Everywhere where I turn my look in the last days I hear about the quick coming of Phase 2 of Cisco Borderless Network. If you are interested, you can register for the event on Cisco website .
I tried to search some documentation to understand what is Cisco Borderless Network and which is the big difference from Unified Communication , but all I could find is mostly marketing related documents which promise the next network miracle, everything interconnected, controlled and monitored from distance.
Then I turn myself to the Cisco blogging community to see what’s there, but also it seems that the things are not so clear there as well. Everybody know about the 5 phases of the new Cisco service:
- Phase 1: Borderless Network Services – Delivering innovations IN and ON the network that optimize , performance, and security.
- Phase 2: Borderless User Services – Embedding key services spanning mobility, security, and application performance across all elements of the network.
- Phase 3: Borderless Policy – Implementing a unified policy framework for managing security, identity, and access to the network and network resources.
- Phase 4: Borderless Integration Framework – Bringing end-to-end network-to-endpoint intelligence through open, extensible interfaces into the network.
- Phase 5: Borderless Experience – Converging services and systems to provide a superior customer and employee experience regardless of location, device, or application.
but I which also look more like a marketing ad, than network related topics. On phase 1, I was lucky enough and I could find some direction on technical blog of Ivan Pepelnjak, and in this phase it seems that everything was about the new ISR G2 release. Ivan have some objective observation about the Phase 1 of Cisco Borderless Network:
- All the embedded “WAN” ports are Gigabit Ethernet uplinks. Good.
- They claim up to 5-times higher performance than the previous routers. Average. The ISR series was launched in 2004 and Moore’s law predicts 5.8-times increase.
- Lots of the old interface modules are supported. Amazing; I’m just hoping it doesn’t hurt the performance.
- They’ve replaced the old half-hearted attempts to include an x86 generic application platform within a router with the Service Ready Engine (another great marketing invention … sounds so much better than a Linux blade) modules, having up to 4GB of RAM and 1TB of hard disk. I don’t want to know how the people who bought the old AXP platform feel reading these specs.
- innovations in Cisco’s switching portfolio and how they are relevant to the company’s business
- service-enabling solutions for video, energy management and trusted access
- a competitive switching offer for the price-sensitive market segment
- enhanced support and services
but still there is enough fog around the subject. I think I will register for the Phase 2 European event, on March 18 maybe I will get some more clues about Cisco Borderless Network.

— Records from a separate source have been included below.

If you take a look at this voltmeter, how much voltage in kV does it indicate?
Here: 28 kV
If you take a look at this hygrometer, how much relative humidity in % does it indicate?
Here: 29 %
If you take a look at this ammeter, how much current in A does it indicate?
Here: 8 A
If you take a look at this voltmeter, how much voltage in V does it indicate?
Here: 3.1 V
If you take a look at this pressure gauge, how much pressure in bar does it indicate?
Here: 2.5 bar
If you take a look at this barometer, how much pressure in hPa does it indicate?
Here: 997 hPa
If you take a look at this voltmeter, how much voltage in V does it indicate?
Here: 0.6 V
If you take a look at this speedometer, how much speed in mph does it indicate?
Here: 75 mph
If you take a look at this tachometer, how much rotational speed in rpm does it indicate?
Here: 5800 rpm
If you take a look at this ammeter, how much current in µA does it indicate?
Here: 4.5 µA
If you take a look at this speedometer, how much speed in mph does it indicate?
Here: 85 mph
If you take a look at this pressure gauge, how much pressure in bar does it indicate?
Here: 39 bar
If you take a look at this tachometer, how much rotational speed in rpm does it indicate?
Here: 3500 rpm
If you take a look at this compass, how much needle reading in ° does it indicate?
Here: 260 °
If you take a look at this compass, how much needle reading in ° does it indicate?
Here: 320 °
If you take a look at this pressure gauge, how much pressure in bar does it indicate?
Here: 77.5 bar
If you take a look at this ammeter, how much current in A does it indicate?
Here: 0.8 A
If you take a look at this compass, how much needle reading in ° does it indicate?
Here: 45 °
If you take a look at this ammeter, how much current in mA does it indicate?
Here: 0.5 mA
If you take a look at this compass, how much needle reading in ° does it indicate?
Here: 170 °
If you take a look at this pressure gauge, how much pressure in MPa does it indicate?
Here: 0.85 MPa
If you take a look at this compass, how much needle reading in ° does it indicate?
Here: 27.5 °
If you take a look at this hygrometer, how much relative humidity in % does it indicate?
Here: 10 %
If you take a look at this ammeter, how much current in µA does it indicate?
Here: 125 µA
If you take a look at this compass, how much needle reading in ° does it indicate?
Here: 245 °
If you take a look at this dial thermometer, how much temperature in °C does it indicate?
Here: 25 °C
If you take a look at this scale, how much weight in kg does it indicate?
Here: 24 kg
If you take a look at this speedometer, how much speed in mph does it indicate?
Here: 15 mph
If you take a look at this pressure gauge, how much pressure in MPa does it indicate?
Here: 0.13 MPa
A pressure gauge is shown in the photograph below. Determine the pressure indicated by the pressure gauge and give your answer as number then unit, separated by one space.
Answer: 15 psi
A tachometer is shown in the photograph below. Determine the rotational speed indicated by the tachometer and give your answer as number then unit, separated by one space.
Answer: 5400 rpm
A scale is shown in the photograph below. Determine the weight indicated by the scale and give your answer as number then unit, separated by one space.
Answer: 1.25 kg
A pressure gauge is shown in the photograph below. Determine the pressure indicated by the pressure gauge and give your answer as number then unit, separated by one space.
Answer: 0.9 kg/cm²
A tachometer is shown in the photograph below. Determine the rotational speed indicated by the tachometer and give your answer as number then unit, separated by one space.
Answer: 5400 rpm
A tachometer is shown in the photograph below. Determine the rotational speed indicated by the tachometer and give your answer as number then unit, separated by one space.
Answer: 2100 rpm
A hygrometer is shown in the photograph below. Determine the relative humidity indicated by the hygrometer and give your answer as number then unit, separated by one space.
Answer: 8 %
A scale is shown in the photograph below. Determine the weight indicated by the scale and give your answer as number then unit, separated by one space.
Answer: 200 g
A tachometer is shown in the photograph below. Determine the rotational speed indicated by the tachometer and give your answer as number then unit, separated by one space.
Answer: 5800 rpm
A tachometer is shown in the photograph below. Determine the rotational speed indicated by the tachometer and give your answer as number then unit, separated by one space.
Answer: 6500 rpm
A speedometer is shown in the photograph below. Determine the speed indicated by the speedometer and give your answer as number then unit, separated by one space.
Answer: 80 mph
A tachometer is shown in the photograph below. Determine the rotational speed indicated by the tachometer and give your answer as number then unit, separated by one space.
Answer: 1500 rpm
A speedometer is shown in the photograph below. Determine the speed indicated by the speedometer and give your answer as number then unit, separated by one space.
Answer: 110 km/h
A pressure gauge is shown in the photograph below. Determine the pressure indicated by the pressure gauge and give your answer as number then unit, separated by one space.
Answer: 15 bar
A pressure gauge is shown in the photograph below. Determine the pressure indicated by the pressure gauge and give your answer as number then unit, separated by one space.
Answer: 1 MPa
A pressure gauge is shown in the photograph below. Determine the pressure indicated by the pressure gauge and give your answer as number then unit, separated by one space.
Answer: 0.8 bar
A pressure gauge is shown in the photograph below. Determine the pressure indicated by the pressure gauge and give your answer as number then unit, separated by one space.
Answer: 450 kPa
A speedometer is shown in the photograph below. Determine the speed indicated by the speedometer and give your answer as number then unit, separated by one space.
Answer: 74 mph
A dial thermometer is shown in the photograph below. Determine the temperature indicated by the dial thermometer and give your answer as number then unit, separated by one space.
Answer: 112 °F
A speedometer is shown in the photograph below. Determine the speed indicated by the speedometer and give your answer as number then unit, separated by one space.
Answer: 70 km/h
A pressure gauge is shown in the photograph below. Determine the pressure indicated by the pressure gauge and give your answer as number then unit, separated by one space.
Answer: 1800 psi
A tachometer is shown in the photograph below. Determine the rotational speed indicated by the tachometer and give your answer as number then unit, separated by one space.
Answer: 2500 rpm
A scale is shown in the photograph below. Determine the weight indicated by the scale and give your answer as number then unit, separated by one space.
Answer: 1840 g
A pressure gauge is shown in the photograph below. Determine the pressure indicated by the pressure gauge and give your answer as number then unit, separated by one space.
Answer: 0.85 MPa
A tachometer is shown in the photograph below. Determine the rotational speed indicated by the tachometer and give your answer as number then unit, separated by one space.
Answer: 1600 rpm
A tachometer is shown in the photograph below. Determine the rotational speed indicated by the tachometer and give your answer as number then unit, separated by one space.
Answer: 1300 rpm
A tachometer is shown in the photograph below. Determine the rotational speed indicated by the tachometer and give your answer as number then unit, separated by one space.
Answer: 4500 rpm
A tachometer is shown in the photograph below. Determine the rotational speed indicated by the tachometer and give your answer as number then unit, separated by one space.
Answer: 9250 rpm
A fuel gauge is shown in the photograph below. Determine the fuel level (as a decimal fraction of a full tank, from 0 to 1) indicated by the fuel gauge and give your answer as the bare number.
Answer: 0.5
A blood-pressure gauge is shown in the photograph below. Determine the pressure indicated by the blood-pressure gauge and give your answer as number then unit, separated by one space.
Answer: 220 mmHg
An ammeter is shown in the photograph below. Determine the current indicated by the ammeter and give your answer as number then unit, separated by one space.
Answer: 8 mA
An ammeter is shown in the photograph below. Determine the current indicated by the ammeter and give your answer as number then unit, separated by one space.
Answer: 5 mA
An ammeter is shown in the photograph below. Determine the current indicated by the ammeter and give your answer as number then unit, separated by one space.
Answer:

Skipping all this marketing and technical stuff, I’m wondering if the world is really prepared for this. And when I’m saying world I mean networks. I really don’t know what to say. I mean I know it’s cool and maybe positive from financial perspective to turn off light in some remote location, but how your network will support this. If you turn your look around you’ll see that network engineers have more stressing problems with day by day operation like VoIP services, slow data transfer between data centers and LAN security, just to name a couple of my problems.
Another problem is the word of the day: costs. How much it will cost to implement all of this and will companies be interested in implementing such a solution? I know that from marketing perspective everything looks great, because that’s their job, to make it look great, but network engineers might have a different opinion.